There have been significant changes to U.S. trade policies, treaties and tariffs, and in the future there may be additional significant changes. Existing or new tariffs imposed on foreign goods imported by the United States or on U.S. goods imported by foreign countries could subject us or our portfolio companies to additional risks. Among other effects, tariffs may increase the cost of production for certain of our portfolio companies or reduce demand for their products, which could adversely affect their results of operations. We cannot predict whether, or to what extent, any tariff or other trade protections may affect our portfolio

companies or our business, financial condition or results of operations.

 

We are subject to risks associated with cybersecurity and cyber incidents.

Our internal computer systems and infrastructure and those of our Investment Adviser, strategic collaborators, vendors, contractors, consultants or regulators with whom we share confidential, protected or sensitive data or information, or upon which our business relies, are vulnerable to damage from computer viruses, unauthorized access, misuse, natural disasters, terrorism, cybersecurity threats, war and telecommunication and electrical failures, as well as security compromises or breaches, which may compromise our systems, infrastructure, data or that of those with whom we share such data or information or upon which our business relies, or lead to data compromise, misuse, misappropriation or leakage. We may experience, and from time to time have experienced, cyber attacks on our information technology systems and infrastructure by threat actors of all types (including nation states, criminal enterprises, individual actors or advanced persistent threat groups, among others). In addition to extracting sensitive information, such attacks could include the deployment of harmful malware, ransomware, digital extortion, business email compromises and denial-of-service attacks, social engineering (including phishing attacks) and other means to affect server reliability and threaten the confidentiality, integrity and availability of information, systems or infrastructure.

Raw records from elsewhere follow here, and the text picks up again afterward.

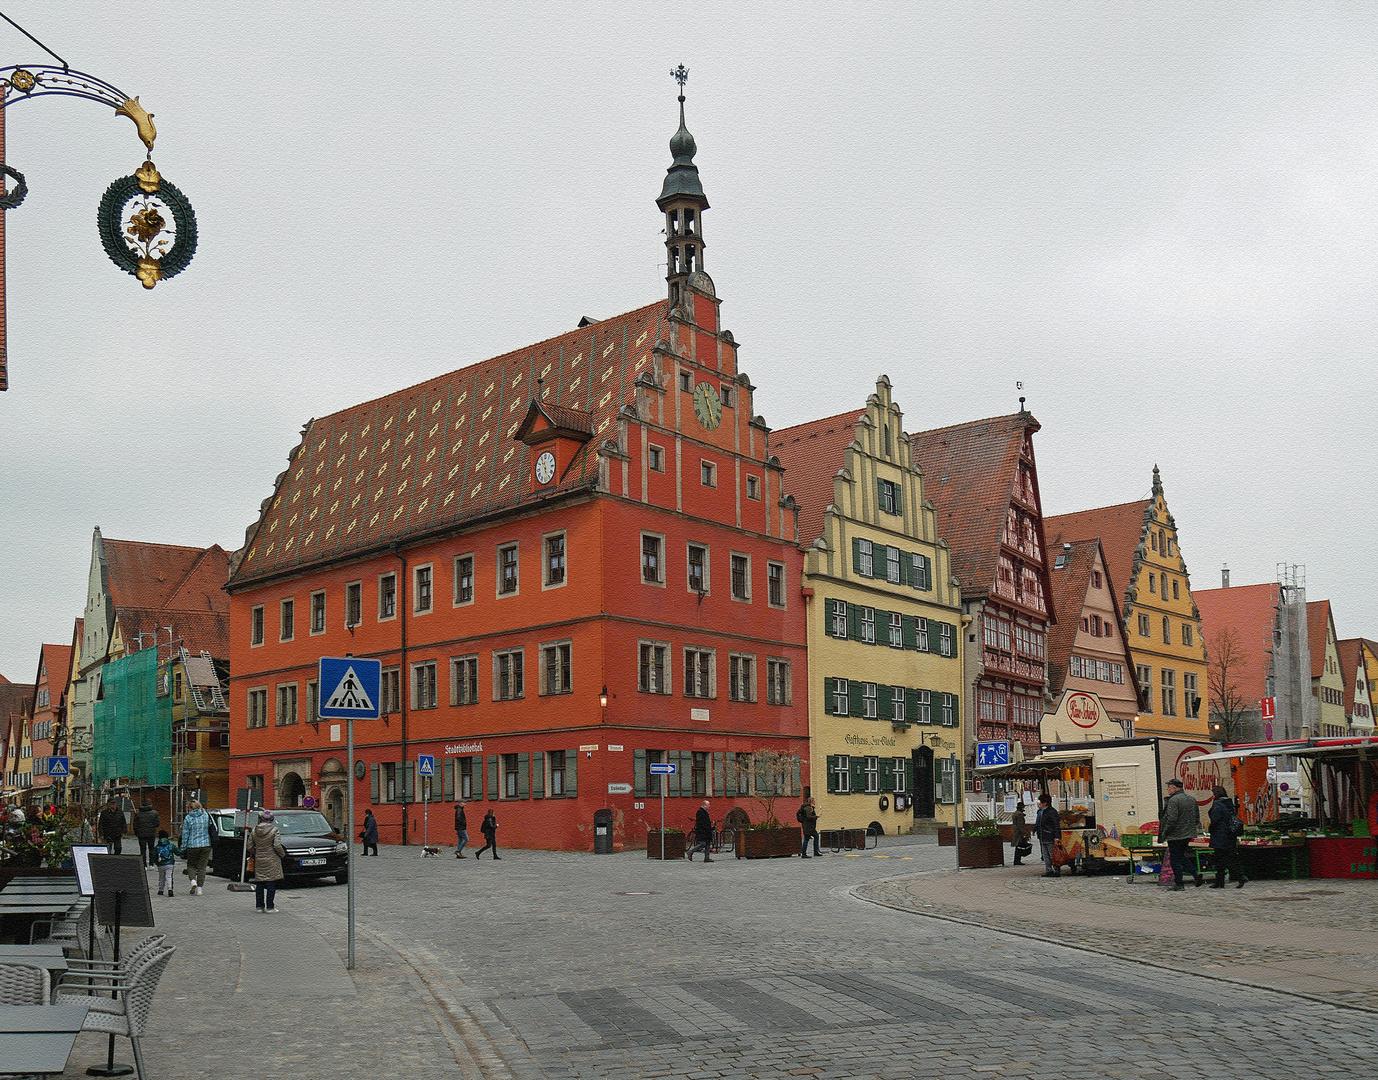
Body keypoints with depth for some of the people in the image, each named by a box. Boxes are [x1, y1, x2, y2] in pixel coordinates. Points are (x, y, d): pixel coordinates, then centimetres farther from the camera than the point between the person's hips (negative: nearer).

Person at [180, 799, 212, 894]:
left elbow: (185, 834, -3)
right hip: (205, 844, 2)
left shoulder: (188, 818, -6)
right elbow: (209, 829, 10)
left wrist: (183, 848, 2)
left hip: (192, 845, -2)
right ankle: (199, 888, 6)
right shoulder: (206, 815, 2)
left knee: (191, 865, 15)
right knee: (202, 866, 8)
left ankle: (193, 880, -10)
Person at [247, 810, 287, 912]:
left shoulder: (255, 830, 4)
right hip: (272, 861, -4)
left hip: (259, 860, 4)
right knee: (271, 884, 0)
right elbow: (277, 846, -15)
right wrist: (283, 854, 3)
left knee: (259, 884, 11)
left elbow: (250, 846, 8)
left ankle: (259, 906, 14)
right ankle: (269, 906, -1)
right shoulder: (274, 830, -9)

As our reliance on technology has increased, so have the risks posed to our information systems, both internal and those provided by our Investment Adviser and other third-parties. We, along with our Investment Adviser, have implemented processes, procedures and internal controls to help mitigate cybersecurity risks and cyber-attacks, but these measures, as well as our increased awareness of the nature and extent of the risk of a cyber attack, may be ineffective and do not guarantee that a cyber attack will not occur or that our financial results, operations or confidential information will not be negatively impacted by such an attack. Further, our contracts may not contain limitations of liability, and even where they do, there can be no assurance that limitations of liability in our contracts are sufficient to protect us from liabilities, damages or claims related to our privacy and data security obligations. Further, although we maintain cyber liability insurance, this insurance may not provide adequate coverage against potential liabilities related to any experienced cybersecurity attack or breach.

Furthermore, cybersecurity continues to be a priority for regulators around the world, and some jurisdictions have enacted laws requiring companies to notify individuals and/or regulators of data security breaches involving certain types of personal information. If we fail to comply with the relevant laws and regulations, we could suffer financial losses, a disruption of our businesses, liability to investors, regulatory intervention or reputational damage.